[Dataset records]
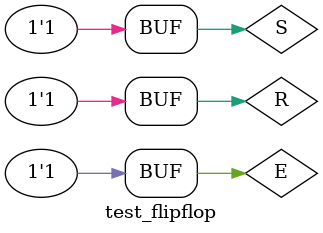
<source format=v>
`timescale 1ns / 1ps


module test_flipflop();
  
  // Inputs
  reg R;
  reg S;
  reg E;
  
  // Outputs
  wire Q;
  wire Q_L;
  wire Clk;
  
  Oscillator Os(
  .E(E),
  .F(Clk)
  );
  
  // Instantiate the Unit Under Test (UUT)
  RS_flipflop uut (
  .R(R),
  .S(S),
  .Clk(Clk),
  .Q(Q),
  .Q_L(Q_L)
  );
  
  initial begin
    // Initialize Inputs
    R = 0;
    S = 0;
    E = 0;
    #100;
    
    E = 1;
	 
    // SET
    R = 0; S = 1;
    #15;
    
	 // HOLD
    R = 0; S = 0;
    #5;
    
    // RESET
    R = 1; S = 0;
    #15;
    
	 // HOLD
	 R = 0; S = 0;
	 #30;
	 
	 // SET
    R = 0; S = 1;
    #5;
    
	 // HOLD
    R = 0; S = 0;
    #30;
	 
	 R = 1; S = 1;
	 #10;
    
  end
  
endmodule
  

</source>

● PROBLEM
Every record above should come back exactly, but without its pictures.

● RESPONSE TO THIS TASK
<source format=v>
`timescale 1ns / 1ps


module test_flipflop();
  
  // Inputs
  reg R;
  reg S;
  reg E;
  
  // Outputs
  wire Q;
  wire Q_L;
  wire Clk;
  
  Oscillator Os(
  .E(E),
  .F(Clk)
  );
  
  // Instantiate the Unit Under Test (UUT)
  RS_flipflop uut (
  .R(R),
  .S(S),
  .Clk(Clk),
  .Q(Q),
  .Q_L(Q_L)
  );
  
  initial begin
    // Initialize Inputs
    R = 0;
    S = 0;
    E = 0;
    #100;
    
    E = 1;
	 
    // SET
    R = 0; S = 1;
    #15;
    
	 // HOLD
    R = 0; S = 0;
    #5;
    
    // RESET
    R = 1; S = 0;
    #15;
    
	 // HOLD
	 R = 0; S = 0;
	 #30;
	 
	 // SET
    R = 0; S = 1;
    #5;
    
	 // HOLD
    R = 0; S = 0;
    #30;
	 
	 R = 1; S = 1;
	 #10;
    
  end
  
endmodule
  

</source>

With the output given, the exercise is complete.